Sport

Tuesday, 18 November 2025

Mind the waterslides – brutal Waca transformed for the modern day

Its revamped life as a multi-purpose venue ensures the sport’s longevity at the iconic venue

“You have to be tough to watch cricket at the Waca,” says Stephen Hall, the ground historian at the iconic venue in Perth. “It is brutal.”

An afternoon at the cricket is meant to be one of life’s great pleasures, but here, with uncovered grass banks on either side of the pitch, and temperatures across the summer reaching north of 40 degrees, it can be one of its greatest challenges. In truth, it’s part of the ground’s allure.

“These trees here,” says Hall as he walks me around the venue, pointing to a row that stands behind one of the terraces at the Members’ End, “were the best seats in the house. Back in the 1970s, you’d rush in here with your lazy boy chair, your Sunday paper, and spend the day in the shade watching Dennis Lillee.”

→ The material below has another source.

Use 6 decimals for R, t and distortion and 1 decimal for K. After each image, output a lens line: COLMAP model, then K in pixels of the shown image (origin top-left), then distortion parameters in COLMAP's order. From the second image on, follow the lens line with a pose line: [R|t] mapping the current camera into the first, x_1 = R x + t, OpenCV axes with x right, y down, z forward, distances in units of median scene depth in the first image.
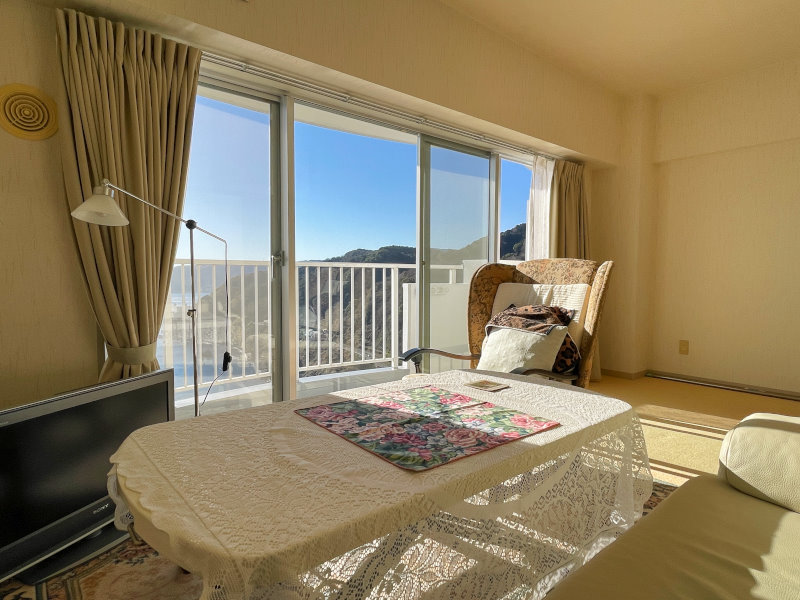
lens RADIAL K [[458.3, 0, 401.8], [0, 458.3, 303.8], [0, 0, 1]] dist [0.003898, -0.000210]
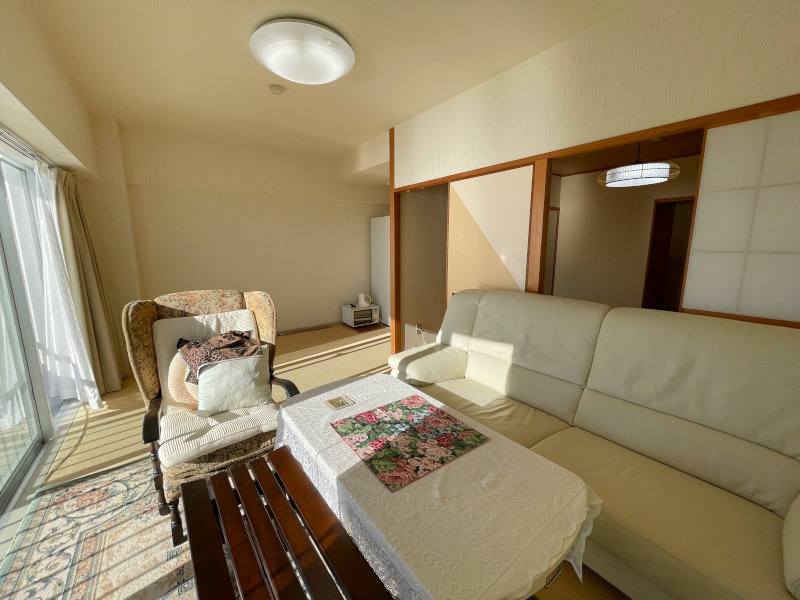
lens RADIAL K [[326.7, 0, 395.0], [0, 326.7, 302.4], [0, 0, 1]] dist [-0.000171, 0.001142]
pose [[0.062070, -0.190774, 0.979670, -0.897082], [0.062503, 0.980379, 0.186952, -0.376264], [-0.996113, 0.049628, 0.072776, 0.836085]]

Times are changing at the Waca. After Optus Stadium – the 60,000 seater behemoth where England will take on Australia in the first Ashes Test on Friday – was opened down the road in 2018, the Waca’s status as the cricketing centre of Western Australia was relinquished and the need to adapt became immediate. The result is water slides.

As you walk to the ground, the ­brutalist floodlights still loom over the city. A symbol of the hard-nosed Test cricket that was played on the world’s fastest and ­bounciest wicket.

As former Australian batter Justin Langer put it: “When you’re batting at the end with the sea breeze behind the bowler, you feel alive.”

But to walk into the ground for the first time as a cricket fan is a strange feeling. It no longer looks like it did in the pictures.

Half the ground remains, the Members’ End, where the Lillee-Marsh Stand is, and so too does the wonderful manual scoreboard that is three storeys high and operated by seven keen hands at any one time. But the far side is brand new – and unrecognisable.

An Olympic-sized swimming pool is located above the bank at long-on and is spectacular; the new ­pavilion is dead centre and ­incredibly impressive.

If you enter from the street through the pavilion gates, it sprawls out onto a stage-like viewing platform of the ground. And that’s because it is a stage.

This is a multi-purpose venue now. And then to the far right is the high performance centre ­consisting of the indoor school and players’ gym. Behind the swimming pool is a ­spaghetti-like maze of massive water slides. One of them is a red loop-the-loop which has a seam painted on it as if it were a cricket ball.

The works on the ground are still ongoing, with the plan being for it to be fully functional by the end of the season. Cricket is still very much the focal point, with the Western Australia Cricket Association based at the ground and domestic matches as well as women’s internationals still to be hosted here.

It’s just that, for the sake of Western Australian cricket and the local community, the place needs to be multifunctional to be profitable.

“I’m very positive about it,” says Hall, who as a man and boy of Perth and doyen of the ground, has more reason to hold on to the past than most.

“It’s really important to put ­yourself in a position to be ready for the future.

“It’s important to know that our core business is still cricket, but we live in a world of community, and even when we got the ground in 1889 it was all about accessibility, making sure people could use it.”

Outside of the cricket, Hall recounts tales from as far back as 1919 when Norman Brearley, a pioneer of Australian aviation, used the ground as a runway to do joy flights ­following World War One, when he’d been a fighter pilot.

More than 50 years later in 1976, Neil Diamond performed at the stadium, but not before he was accosted by the groundsman after attempting to ride his motorbike across the square.

“Our curator, Roy Abbott,” says Hall, “shouted out ‘Oi, you idiot!’ Had no idea who he was.

“And there was just a wonderful moment of the Australian ground curator, talking to an American, trying to explain why he couldn’t go there.”

The chief executive of WA Cricket and man in charge of delivering the redevelopment is John Stephenson, the former England batsman who joined a year ago after a similar job at Essex, having won one Test cap against Australia in 1989.

There is fortunate timing in the regeneration of the Waca. The ­completion of Optus Stadium roughly coincided with a 10-year partnership being launched between the Australian and Western Australian governments called the Perth City Deal.

It’s a A$1.7bn regeneration programme of the local area of which the Waca is a major beneficiary.

As Hall walks us around the ground, a Sheffield Shield match between Western Australia and Queensland is being played.

Cameron Green, the Australian golden boy, is playing for WA, while Marnus Labuschagne, who is expected to bat at No 3 for Australia in the Ashes, is part of the opposition. A few hundred people are scattered around the ground watching on.

Cricket will always be the focus at the Waca. This ground is too historic to be associated with anything else.

As part of the regeneration deal, a primary school is set to be built over the road from the new pavilion. The waterslides will be well used.